Perron was able to establish himself as a 20-goal scorer coming through the St. Louis Blues organization. The first half of his career, he said, was focused on playing well enough to become a regular NHLer. He did that, even while dealing a 2010 concussion that kept him out of the game for over a year. Now 27, and after the spending the last year and a half in Edmonton, he wants to win a Cup, and this trade certainly helps that goal.

“As a player, once you’ve played a few years in the league all you start to worry about is winning hockey games,” Perron said on Saturday morning after arriving in Pittsburgh.

Penguins general manager Jim Rutherford said on Friday that he had been seeking a top-six forward since October, even before his roster was wrecked with injuries, cancer and mumps. As The Pens Blog pointed out in June after he was hired, Rutherford isn’t one to wait until the trade deadline to bolster his lineups. Before the Perron deal, in 13 of his last 17 years as a GM, he's made moves in December or January.

"It's my preference,” Rutherford said. “When you look at deadline deals, there's not many of those deals that impact the playoffs. You don't have a lot of time to get a guy into your team and get accustomed to your team.”

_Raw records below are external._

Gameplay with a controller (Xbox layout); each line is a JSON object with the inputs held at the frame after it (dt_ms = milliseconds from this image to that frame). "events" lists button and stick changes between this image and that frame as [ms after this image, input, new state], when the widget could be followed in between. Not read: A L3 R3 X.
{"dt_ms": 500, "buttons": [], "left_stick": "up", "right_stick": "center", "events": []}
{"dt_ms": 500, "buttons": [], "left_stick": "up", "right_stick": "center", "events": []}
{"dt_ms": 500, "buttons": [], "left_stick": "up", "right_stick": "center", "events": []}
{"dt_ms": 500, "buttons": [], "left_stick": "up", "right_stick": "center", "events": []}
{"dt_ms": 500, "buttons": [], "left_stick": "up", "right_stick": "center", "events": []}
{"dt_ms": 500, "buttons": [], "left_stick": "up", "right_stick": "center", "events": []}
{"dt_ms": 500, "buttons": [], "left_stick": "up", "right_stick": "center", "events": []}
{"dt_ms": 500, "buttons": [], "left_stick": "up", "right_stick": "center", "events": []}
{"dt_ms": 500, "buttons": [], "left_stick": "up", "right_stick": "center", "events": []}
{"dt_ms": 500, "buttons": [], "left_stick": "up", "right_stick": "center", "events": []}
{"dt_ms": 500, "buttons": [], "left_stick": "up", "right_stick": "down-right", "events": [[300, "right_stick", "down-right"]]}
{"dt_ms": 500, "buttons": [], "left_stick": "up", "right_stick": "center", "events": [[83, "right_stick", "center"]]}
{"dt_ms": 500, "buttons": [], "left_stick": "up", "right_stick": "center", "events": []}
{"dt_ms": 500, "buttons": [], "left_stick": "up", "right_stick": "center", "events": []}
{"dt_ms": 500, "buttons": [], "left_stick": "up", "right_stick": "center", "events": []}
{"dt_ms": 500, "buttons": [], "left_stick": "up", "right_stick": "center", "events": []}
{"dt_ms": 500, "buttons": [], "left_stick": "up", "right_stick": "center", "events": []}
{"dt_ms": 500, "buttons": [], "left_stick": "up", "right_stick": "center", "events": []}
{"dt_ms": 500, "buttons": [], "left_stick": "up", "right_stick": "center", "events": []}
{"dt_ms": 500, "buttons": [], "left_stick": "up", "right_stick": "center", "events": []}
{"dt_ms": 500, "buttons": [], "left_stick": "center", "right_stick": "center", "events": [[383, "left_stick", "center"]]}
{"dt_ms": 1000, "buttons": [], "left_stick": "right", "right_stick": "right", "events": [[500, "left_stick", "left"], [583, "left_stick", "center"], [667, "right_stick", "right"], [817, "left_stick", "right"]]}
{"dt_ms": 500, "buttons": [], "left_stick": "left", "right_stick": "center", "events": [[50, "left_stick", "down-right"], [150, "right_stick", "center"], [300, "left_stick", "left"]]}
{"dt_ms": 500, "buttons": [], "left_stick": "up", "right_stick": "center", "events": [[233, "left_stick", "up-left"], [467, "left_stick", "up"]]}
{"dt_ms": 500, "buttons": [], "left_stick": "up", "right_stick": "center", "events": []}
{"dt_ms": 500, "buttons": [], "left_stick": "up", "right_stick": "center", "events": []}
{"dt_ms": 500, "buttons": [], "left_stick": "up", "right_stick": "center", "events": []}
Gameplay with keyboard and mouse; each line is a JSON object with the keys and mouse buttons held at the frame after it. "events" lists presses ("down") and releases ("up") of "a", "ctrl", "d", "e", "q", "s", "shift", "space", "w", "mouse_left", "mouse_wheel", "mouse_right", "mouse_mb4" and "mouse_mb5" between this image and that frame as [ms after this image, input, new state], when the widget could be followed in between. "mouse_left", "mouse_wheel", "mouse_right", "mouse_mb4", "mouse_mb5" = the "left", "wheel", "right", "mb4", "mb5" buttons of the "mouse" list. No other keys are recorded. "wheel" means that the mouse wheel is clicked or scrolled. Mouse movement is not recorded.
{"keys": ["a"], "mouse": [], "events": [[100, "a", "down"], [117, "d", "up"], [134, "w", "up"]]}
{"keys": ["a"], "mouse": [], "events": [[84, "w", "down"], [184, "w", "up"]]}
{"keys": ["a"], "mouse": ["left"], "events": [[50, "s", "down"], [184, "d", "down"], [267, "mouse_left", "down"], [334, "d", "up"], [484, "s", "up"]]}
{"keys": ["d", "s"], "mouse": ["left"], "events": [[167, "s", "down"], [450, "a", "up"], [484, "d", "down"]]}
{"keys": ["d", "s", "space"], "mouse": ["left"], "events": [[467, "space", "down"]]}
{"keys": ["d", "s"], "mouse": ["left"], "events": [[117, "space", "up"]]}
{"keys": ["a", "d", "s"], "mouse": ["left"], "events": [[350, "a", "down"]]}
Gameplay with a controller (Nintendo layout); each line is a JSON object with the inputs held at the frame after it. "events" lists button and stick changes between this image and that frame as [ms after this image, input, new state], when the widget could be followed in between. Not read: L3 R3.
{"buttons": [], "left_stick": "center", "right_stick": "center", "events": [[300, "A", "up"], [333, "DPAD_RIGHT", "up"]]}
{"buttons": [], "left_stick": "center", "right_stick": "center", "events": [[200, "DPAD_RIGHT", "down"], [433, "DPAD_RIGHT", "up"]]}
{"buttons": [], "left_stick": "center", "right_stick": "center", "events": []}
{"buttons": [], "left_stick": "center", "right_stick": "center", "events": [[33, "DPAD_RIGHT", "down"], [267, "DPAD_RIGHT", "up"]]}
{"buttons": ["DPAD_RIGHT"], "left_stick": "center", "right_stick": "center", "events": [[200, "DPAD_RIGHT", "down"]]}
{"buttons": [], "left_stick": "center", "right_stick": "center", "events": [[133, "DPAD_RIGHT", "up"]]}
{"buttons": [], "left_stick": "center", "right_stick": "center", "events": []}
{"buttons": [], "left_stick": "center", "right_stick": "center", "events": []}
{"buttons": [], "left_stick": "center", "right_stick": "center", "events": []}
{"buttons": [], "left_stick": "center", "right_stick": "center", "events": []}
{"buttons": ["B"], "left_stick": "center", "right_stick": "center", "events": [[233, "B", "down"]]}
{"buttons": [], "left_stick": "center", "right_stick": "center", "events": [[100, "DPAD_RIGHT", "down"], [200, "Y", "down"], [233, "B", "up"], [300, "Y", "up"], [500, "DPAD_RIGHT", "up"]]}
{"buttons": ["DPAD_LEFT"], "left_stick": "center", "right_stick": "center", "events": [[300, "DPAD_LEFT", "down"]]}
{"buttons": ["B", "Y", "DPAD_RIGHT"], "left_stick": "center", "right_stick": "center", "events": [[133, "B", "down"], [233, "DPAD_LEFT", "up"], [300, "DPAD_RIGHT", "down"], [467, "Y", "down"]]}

After working out some visa issues, Perron will be in the lineup Saturday night when the Penguins host the Montreal Canadiens.

Perron is jumping from a team in Edmonton that could use a few good centers to one in Pittsburgh who have built their success on the three-headed monster model down the middle. Mike Johnston didn’t know exactly yet where he would slot Perron in their top-six, but with the forward's versatility to play either wing, the Penguins head coach has options.

From Leon Draisaitl to Sidney Crosby or Evgeni Malkin, Perron could hardly contain his excitement thinking about the upgrade.

“It’s going to be amazing to play with any of those three guys, obviously,” Perron said. “I just think the play starts from the middle, from the breakout when the d-men hit the guy in the middle. They’re the the one that can bring a lot of speed throughout the neutral zone and then they kick it wide to getting it into the zone, they drive the net.

“They kind of, in a way, drive the play and create the whole space for everyone, so it’s going to be nice to be a part of that.”